Integrating Media Theory, Practice and Politics


Last night, on November 26, my boyfriend and I watched Moonstruck on a laptop in his Brooklyn apartment at around 7 pm. Meanwhile something like 10 or so others might have watched it something like cotemporaneously where they live. As we enjoyed scenes of a previous Brooklyn, Cher, and Italian-American New York, our thoughts also went to a man we knew who died three years ago on November 26; a man who loved this movie, and quoted from it frequently. We watched on the request of this man’s widower who informed us by text that he might try watching the film for the first time since his husband died, and in memorium, but only if he knew we had his digital back.

Cher's back in a fur on a Brooklyn street.

I have been thinking about the audience (an activated group bent on listening, feeling, and learning with others), and similar technologies of time and presence, including the blog, since rebooting this as a space to think in public about how to live and learn in the interval between election and inauguration. Of course there are other intervals of uncanny openness, distress, and possibility: the time of desire or the sublime; the vast and uncertain space waiting for or after the death of a loved one.

Watching Moonstruck at home while knowing some other people might be watching Moonstruck, and also maybe co-thinking of a dear friend or his widower, raises what, about being in an audience, is most evanescent and therefore curiously helpful in times of duress (while I am writing here about a virtual audience, I think much of this holds for meetings in material space, or hybrid gatherings; some of my work in this interval is trying to better understand, so as perhaps to make use of, the affordances, constraints, and conditions of each). Sometimes being in an audience allows for a felt understanding that you have momentarily aligned with others through a shared experience and about a mutual commitment. This can happen for me at a protest, in a classroom, at a film screening or concert. Participating in such audiences online has the added benefit of access and inclusion, as well as witness and support, otherwise less available for some due to constraints of time, place, and health. In all these scenarios, the power of being in an audience comes through a recognition that you are one with many and also much more.

Cher and Nicolas Cage listen to opera.

In Moonstruck, this happens at the opera. Peak romance as co-presence with a crazy love, a knowledge of human suffering, and the ecstatic sounds of La Bohème.

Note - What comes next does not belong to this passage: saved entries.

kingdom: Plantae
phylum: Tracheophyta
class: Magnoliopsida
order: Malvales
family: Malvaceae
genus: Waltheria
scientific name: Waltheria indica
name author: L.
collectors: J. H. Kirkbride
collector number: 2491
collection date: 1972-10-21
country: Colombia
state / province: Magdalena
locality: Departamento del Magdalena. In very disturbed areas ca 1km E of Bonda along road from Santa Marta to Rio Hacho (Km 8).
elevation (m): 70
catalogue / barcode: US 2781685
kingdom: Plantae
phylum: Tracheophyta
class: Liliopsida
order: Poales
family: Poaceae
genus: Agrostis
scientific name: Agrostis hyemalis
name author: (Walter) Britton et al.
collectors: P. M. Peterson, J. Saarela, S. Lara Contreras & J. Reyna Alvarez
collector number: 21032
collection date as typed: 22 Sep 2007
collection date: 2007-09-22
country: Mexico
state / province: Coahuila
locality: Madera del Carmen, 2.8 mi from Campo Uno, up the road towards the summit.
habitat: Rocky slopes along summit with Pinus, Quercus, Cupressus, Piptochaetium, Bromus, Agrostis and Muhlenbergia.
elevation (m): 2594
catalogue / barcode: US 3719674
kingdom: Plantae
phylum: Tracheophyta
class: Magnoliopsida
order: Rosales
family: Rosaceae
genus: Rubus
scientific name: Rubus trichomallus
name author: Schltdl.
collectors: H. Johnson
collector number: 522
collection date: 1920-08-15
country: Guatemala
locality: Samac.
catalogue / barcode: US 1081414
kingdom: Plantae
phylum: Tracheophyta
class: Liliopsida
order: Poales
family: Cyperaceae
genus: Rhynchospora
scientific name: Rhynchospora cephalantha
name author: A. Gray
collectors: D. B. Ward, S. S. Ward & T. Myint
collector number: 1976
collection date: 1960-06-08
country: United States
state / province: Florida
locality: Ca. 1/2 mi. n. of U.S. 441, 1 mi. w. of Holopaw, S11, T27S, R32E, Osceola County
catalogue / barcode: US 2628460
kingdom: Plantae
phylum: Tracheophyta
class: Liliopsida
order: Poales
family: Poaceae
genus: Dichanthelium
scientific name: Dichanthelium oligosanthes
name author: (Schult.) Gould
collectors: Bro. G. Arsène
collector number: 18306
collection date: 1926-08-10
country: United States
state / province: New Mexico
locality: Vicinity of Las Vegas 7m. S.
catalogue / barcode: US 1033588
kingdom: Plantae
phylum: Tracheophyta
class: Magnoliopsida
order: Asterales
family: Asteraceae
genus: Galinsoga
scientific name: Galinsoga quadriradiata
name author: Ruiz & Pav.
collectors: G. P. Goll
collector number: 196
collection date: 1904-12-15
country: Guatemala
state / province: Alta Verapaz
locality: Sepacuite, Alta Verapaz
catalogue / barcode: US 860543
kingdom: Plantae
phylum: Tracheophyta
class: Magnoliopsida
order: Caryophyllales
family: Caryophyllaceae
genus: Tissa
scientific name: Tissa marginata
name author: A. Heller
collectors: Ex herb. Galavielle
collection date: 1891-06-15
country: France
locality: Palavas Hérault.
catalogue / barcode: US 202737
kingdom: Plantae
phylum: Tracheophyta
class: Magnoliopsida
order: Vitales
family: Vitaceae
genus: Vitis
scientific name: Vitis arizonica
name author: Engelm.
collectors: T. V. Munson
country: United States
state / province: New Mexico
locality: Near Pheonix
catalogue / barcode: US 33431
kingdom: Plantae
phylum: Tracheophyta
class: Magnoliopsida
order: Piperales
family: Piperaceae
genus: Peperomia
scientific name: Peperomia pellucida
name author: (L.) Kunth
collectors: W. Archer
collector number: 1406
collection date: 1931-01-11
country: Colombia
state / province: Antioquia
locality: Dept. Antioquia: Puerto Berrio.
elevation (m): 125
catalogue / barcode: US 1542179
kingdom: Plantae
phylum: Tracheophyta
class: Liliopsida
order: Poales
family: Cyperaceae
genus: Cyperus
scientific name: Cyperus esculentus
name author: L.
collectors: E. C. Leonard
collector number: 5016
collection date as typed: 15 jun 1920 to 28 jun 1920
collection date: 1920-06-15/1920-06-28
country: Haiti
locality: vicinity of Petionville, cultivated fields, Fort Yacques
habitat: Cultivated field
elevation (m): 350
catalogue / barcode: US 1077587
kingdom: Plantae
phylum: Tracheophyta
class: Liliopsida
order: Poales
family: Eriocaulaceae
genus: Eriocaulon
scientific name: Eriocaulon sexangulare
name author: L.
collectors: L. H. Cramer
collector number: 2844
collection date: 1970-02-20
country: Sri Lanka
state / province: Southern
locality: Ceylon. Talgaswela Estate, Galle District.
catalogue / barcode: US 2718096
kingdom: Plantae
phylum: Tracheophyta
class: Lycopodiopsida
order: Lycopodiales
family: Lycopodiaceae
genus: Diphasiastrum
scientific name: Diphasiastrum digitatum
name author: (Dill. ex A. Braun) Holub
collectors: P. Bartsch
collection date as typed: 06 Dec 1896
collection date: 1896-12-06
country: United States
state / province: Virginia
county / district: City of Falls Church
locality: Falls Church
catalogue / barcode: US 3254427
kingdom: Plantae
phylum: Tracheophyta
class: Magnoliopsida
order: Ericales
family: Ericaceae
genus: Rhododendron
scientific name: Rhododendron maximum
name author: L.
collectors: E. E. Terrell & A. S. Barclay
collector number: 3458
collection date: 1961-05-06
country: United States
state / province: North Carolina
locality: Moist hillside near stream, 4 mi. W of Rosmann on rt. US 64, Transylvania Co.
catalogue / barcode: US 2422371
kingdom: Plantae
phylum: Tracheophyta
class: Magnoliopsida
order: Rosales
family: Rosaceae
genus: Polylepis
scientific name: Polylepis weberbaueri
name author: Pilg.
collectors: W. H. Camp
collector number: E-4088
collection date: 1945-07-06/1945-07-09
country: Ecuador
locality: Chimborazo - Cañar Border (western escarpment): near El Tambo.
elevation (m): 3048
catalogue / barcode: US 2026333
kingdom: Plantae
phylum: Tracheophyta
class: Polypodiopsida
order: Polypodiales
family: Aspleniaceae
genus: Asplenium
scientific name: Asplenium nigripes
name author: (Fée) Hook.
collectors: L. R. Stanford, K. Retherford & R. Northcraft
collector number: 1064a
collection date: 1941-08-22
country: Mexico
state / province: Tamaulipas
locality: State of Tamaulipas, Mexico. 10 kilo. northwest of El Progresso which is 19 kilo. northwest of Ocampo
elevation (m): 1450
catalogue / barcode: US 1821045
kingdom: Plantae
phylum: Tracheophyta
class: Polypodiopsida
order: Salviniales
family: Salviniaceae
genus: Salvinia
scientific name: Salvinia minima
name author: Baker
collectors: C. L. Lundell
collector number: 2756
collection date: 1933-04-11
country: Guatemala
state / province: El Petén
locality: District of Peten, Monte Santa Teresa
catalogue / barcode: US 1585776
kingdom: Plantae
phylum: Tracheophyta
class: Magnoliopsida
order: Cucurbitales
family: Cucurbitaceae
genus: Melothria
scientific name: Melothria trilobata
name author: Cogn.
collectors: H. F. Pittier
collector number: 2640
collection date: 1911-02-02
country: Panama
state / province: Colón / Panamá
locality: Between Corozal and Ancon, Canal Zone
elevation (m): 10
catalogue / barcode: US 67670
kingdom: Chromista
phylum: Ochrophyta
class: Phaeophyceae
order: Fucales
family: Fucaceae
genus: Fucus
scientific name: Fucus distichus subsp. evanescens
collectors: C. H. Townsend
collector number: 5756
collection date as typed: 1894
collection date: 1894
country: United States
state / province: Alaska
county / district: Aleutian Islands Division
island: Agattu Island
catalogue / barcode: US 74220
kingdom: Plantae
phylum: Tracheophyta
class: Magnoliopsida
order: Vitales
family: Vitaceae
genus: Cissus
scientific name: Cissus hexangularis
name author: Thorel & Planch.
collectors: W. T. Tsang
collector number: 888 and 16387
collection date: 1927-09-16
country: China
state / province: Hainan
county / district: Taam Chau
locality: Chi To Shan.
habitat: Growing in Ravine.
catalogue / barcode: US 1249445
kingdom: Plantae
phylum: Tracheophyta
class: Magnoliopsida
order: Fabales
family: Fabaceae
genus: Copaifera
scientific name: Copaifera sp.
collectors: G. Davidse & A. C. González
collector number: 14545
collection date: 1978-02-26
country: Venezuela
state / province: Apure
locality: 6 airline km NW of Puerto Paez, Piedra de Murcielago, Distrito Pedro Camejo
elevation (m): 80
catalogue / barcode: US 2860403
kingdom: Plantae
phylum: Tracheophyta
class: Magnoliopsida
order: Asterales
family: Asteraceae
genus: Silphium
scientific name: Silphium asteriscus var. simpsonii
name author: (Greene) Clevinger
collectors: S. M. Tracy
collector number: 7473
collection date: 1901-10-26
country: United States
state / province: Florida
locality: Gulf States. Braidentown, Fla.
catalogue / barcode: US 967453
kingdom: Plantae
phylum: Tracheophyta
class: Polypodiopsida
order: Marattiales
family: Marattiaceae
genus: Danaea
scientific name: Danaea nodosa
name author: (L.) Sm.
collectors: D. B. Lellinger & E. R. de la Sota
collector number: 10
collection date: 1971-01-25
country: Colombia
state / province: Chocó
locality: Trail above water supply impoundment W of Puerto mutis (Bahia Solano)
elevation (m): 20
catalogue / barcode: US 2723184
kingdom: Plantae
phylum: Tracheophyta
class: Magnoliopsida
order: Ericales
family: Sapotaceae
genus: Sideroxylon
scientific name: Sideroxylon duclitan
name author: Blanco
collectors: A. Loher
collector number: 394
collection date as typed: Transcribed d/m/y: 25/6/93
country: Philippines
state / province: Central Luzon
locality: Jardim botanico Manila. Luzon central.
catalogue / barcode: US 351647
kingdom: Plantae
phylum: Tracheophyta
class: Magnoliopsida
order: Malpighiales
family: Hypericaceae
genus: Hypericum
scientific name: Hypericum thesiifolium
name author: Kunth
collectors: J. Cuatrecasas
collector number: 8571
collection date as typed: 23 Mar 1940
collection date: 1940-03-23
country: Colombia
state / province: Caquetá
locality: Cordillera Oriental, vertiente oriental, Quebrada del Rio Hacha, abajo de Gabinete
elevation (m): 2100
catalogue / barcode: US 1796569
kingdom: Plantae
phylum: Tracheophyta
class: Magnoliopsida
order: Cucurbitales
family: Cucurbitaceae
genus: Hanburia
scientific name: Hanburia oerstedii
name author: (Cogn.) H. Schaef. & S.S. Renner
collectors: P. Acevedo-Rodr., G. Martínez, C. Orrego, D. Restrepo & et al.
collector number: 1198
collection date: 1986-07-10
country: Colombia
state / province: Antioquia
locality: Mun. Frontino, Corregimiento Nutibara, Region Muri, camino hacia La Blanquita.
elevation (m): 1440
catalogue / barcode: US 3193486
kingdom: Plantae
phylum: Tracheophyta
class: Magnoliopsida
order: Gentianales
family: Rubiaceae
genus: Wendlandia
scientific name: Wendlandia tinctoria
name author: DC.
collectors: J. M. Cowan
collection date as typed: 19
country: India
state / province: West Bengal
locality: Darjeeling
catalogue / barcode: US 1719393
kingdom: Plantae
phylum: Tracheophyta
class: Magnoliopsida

During COVID lockdown, we turned to Zoom as a lifesaving digital communication device albeit one that rarely if ever reached the kinds of summits pictured above. My friend and colleague, Nishant Shah and I are organizing workshops on the Present and Future of Coming Together, where we help resurface memories of Zoom and other technologies that were used to save (and control) us during the lockdown phase of the ongoing COVID pandemic. We think that many of these technologies and their linked practices became normalized during lockdown use, restructuring daily life, and reformatting presence, communication, and community until this day. Our workshops in Hong Kong and Delhi have allowed us to better understand how platform capitalism and the many nations that benefit from it used COVID lockdown as an opportunity to grow our use of technologies of surveillance, consumption, isolation, and control. At the same time, many people with disabilities or chronic illness, or those caring for people who are immuno-compromised, remind us that such technologies have been long used as access tools for connection and participation.

So what are some of the conditions, constraints, and affordances whereby a (virtual) audience can provide (enough) presence to hold another, to have his back? Certainly, participation in such an audience would demand attention and compassion. But learning from our putative Moonstruck audience, I think that conjuring, belief, and trust are also critical. Conjuring of those un- or no longer visible; belief that there are others who are there for and with us (even if we can’t see or hear them); and trust that others will respect our invitations and their constraints (co-watching at 7 pm EST, for instance), together conjuring unseen but projected viewers as well as those who are lost to vision altogether.

I can’t help but notice that what I seem to be suggesting for the (virtual) audience sounds less procedural than mystical; what I previously worded as evanescent or uncanny. While, I don’t go to church or synagogue, I know that the gay, Italian-American, Catholic, romantic, opera and Moonstruck-loving man who we were asked to recall last night did. Ritual, community, belief by and in audience.

Olympia Dukakis and Cher at prayer.

Unlike the projection of an “audience” we have been programmed to seek on social media, or perhaps from an (un)responsive God, the imagined but felt crowd of a virtual memorial online co-viewing accrues strength and meaning not from number, or even concrete evidence, but from a heartfelt service to the needs of some and the memory of others.